**ASSIGNMENT:**
Apart from the pictures, write out all the records exactly.

**GIVEN DATA:**
§ §

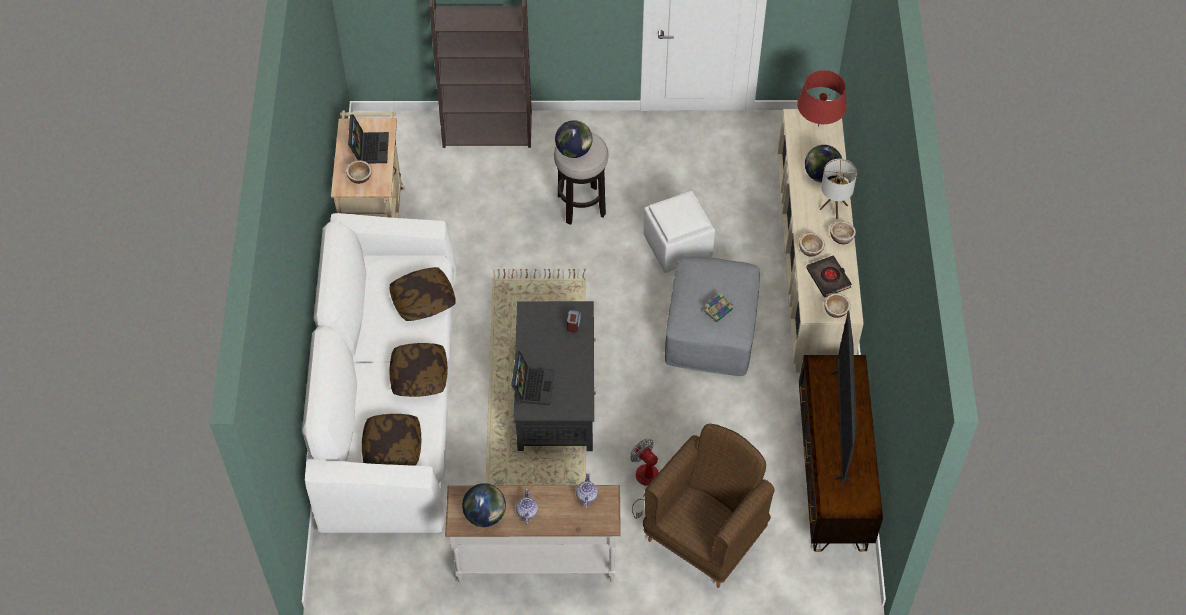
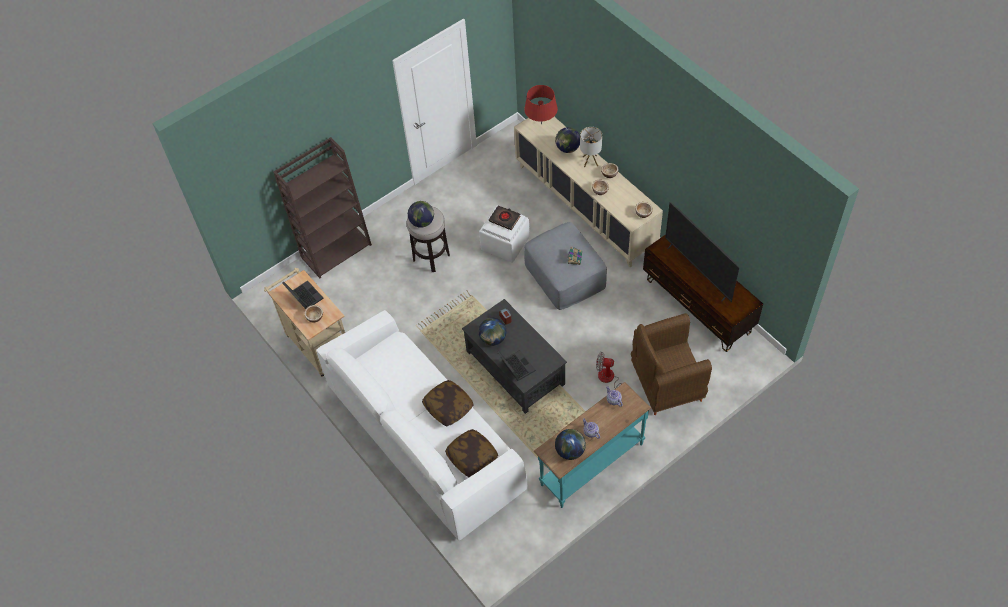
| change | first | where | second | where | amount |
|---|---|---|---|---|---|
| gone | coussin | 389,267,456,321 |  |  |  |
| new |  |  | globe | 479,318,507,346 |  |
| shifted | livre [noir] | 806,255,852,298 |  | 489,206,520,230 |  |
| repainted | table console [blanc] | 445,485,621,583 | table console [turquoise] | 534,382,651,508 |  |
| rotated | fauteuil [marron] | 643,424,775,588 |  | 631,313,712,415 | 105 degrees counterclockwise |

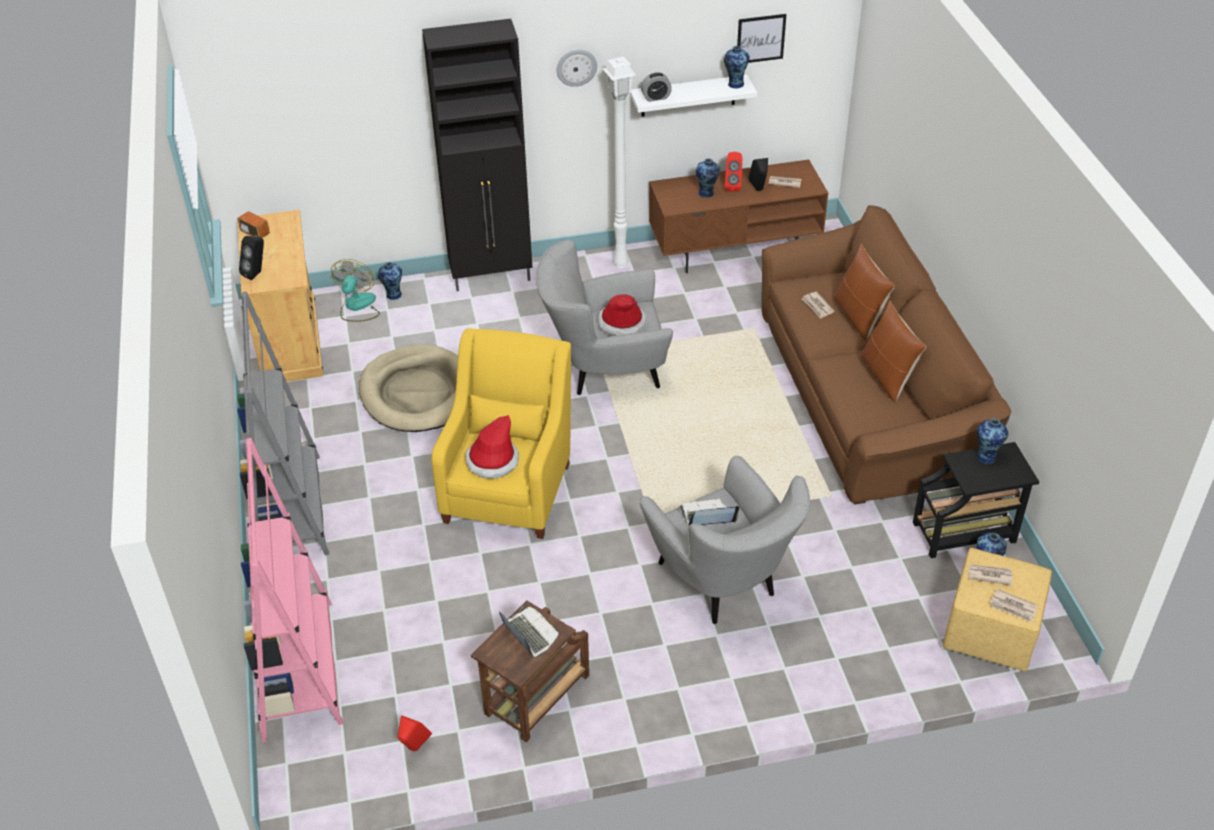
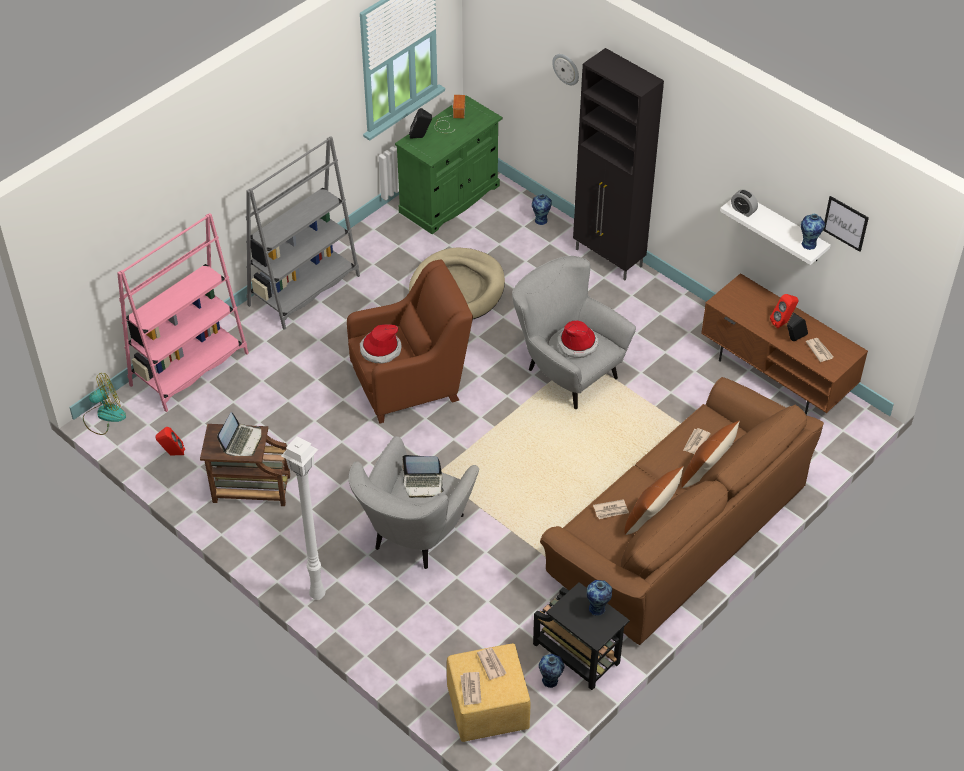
| change | first | where | second | where | amount |
|---|---|---|---|---|---|
| gone | vase | 696,158,720,198 |  |  |  |
| new |  |  | journal | 593,499,629,519 |  |
| shifted | ventilateur | 331,259,380,322 |  | 83,373,126,435 |  |
| shifted | horloge murale | 557,50,597,87 |  | 552,54,579,85 |  |
| shifted | lampadaire [blanc] | 603,57,636,268 |  | 281,436,325,600 |  |
| repainted | meuble de rangement [beige] | 237,210,323,382 | meuble de rangement [vert] | 395,95,502,234 |  |
| repainted | fauteuil [jaune] | 431,328,571,539 | fauteuil [marron] | 347,259,473,424 |  |
| rotated | ordinateur portable | 679,498,739,526 |  | 402,455,444,498 | 135 degrees clockwise |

§ §

**SOLUTION TO THIS TASK:**
| change | first | where | second | where | amount |
|---|---|---|---|---|---|
| gone | coussin | 389,267,456,321 |  |  |  |
| new |  |  | globe | 479,318,507,346 |  |
| shifted | livre [noir] | 806,255,852,298 |  | 489,206,520,230 |  |
| repainted | table console [blanc] | 445,485,621,583 | table console [turquoise] | 534,382,651,508 |  |
| rotated | fauteuil [marron] | 643,424,775,588 |  | 631,313,712,415 | 105 degrees counterclockwise |

| change | first | where | second | where | amount |
|---|---|---|---|---|---|
| gone | vase | 696,158,720,198 |  |  |  |
| new |  |  | journal | 593,499,629,519 |  |
| shifted | ventilateur | 331,259,380,322 |  | 83,373,126,435 |  |
| shifted | horloge murale | 557,50,597,87 |  | 552,54,579,85 |  |
| shifted | lampadaire [blanc] | 603,57,636,268 |  | 281,436,325,600 |  |
| repainted | meuble de rangement [beige] | 237,210,323,382 | meuble de rangement [vert] | 395,95,502,234 |  |
| repainted | fauteuil [jaune] | 431,328,571,539 | fauteuil [marron] | 347,259,473,424 |  |
| rotated | ordinateur portable | 679,498,739,526 |  | 402,455,444,498 | 135 degrees clockwise |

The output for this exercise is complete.